- [ESTRATTO DEL DOCUMENTO]

<<<<

N come Narrazione. Anche a Vicenza come negli altri appuntamenti nazionali si è costruito un racconto collettivo di pratiche, di storie, di esperienze. Nelle voci dei tantissimi partecipanti ai tavoli di lavoro, alle assemblee plenarie, nelle pagine e nelle fotografie del libro di Genuino Clandestino (edizione TerraNuova), nelle riflessioni puntuali di Wolf Bukowski che mettono a nudo la grande demistifcazione messa in atto da Eataly, FICO, Slow Food, che ritroviamo nel suo libro “La danza delle mozzarelle” (edizioni Alegre) nei capitoli del documentario “Riprendere la Terra” (www.sottolacapra.it), che raccontano un mondo contadino che riscopre il valore della terra, nel report preciso di Terra Ingiusta (Medici per i diritti umani) sulla situazione del bracciantato nel sud Italia. La narrazione diventa in questo modo strumento quotidiano non solo di testimonianza ma si traduce anche in pratica quotidiana.

>>>>

- [LAVORO RICHIESTO] Indica quale casa editrice ha pubblicato il libro di Genuino Clandestino secondo il brano sulla narrazione.

- [ESTRATTI DEI RECORD]

<<<<

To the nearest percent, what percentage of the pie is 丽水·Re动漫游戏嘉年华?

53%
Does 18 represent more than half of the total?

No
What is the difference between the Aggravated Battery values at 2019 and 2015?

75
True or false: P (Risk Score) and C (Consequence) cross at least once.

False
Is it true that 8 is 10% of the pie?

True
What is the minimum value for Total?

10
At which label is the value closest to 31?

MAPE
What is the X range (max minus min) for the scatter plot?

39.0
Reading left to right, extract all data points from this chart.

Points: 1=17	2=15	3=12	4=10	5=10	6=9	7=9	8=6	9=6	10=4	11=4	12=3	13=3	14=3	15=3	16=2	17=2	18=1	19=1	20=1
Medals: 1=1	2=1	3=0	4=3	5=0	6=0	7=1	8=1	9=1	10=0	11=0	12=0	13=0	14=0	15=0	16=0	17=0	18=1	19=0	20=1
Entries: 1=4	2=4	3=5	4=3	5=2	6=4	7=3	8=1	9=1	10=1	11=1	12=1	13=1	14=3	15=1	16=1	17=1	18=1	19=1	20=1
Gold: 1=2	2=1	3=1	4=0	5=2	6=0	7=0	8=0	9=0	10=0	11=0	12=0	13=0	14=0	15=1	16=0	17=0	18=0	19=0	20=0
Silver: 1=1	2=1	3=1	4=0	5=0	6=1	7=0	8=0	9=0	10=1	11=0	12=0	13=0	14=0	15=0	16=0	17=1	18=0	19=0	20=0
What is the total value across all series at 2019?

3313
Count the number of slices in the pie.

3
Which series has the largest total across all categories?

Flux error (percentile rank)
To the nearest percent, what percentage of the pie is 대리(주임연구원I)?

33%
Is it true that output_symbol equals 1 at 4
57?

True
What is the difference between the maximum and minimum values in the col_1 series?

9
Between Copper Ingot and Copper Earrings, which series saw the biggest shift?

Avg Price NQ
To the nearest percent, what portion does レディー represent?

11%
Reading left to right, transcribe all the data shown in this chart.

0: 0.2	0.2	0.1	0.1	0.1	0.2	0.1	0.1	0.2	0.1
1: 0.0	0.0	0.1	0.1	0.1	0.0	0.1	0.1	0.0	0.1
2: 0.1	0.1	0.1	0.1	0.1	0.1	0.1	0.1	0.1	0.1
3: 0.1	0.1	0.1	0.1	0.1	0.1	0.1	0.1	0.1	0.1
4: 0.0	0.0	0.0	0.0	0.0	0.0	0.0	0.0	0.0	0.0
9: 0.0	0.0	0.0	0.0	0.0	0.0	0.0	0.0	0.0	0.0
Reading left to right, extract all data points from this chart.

>>>>

- [SOLUZIONE ESERCIZIO] TerraNuova.